While answering another question in MSE, I had used the following result which I thought was a trivial consequence of the prime number theorem and equidistribution. However, I realized from the comments that many people thought that this was not either true or counter intuitive. Hence I am posting this as a question looking for a proof or disproof.
Let $p_k$ be the $k$-th prime and $f$ be a continuous function
Riemann integrable in $(0,1)$ such that$$\lim_{n \to \infty}\frac{1}{n}\sum_{r = 1}^{n}f\Big(\frac{r}{n}\Big)
= \int_{0}^{1}f(x)dx. $$Then, $$ \lim_{n \to \infty}\frac{1}{n}\sum_{r =
1}^{n}f\Big(\frac{p_r}{p_n}\Big) = \int_{0}^{1}f(x)dx. $$
My proof was based on showing that as $n \to \infty$, the ratios $p_r/p_n$ approached equidistribution in $(0,1)$ hence the integral follows as a trivial property of equidistributed sequence.

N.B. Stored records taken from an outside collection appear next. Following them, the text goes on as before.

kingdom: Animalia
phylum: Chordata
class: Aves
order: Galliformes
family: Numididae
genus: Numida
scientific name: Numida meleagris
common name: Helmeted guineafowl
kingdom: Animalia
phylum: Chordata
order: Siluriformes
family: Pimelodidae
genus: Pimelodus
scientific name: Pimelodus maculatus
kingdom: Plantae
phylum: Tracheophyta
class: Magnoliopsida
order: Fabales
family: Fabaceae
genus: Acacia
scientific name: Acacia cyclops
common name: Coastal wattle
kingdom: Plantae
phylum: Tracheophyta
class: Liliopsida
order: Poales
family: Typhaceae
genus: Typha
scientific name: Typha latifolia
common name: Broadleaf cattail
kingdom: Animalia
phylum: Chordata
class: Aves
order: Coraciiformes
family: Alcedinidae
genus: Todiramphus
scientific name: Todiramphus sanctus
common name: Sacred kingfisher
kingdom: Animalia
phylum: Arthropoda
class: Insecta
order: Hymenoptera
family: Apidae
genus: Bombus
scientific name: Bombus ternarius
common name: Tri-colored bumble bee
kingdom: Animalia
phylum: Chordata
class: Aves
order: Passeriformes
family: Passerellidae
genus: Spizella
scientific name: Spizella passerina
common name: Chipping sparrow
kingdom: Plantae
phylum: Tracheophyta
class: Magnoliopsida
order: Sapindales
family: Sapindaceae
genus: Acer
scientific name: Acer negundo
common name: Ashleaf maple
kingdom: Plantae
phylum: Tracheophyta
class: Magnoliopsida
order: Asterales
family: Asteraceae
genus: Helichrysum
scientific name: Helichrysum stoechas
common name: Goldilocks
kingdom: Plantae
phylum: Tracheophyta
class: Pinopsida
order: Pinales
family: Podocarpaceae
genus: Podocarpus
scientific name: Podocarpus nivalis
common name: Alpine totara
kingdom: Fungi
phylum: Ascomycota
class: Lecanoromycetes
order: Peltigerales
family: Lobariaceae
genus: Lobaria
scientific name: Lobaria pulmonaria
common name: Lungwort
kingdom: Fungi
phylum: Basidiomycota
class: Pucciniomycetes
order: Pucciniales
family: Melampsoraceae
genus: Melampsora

Motivation: There are several identities, limits etc on prime numbers which can be easily proven using this simple formula, including all answers to all three questions on the arithmetic, geometric and harmonic means of primes mentioned in the above link.
Best Answer
Too long for a comment
Divide $[0,1]$ into $$[0,p_1/p_n],[p_1/p_n,p_2/p_n],\cdots,[p_{n-1}/p_n,1]$$
Then, using Riemann sum, we have $$I:=\int^1_0f(x)dx=\lim_{n\to\infty}\sum^n_{k=1}f\left(\frac{p_k}{p_n}\right)\frac{p_{k+1}-p_k}{p_n}$$
If we assume that $p_j=j\ln j$, $$I=\lim_{n\to\infty}\sum^n_{k=1}f\left(\frac{p_k}{p_n}\right)h(k,n)+\lim_{n\to\infty}\frac1n \sum^n_{k=1}f\left(\frac{p_k}{p_n}\right) \qquad{(1)}$$ where $$h(k,n)=\frac{(k+1)\ln(k+1)-k\ln k}{n\ln n}-\frac1n$$
It can be shown that $$h(k,n)\le h(n,n)=O(\frac1{n\ln n})$$
Therefore, the absolute value of the first term in $(1)$ is upper bounded by $$h(n,n)\cdot nM\to 0$$ where $M$ is a positive constant. This leads us to our desired result.
I am not sure if this argument can be made rigorous. I will review it when I have leisure time.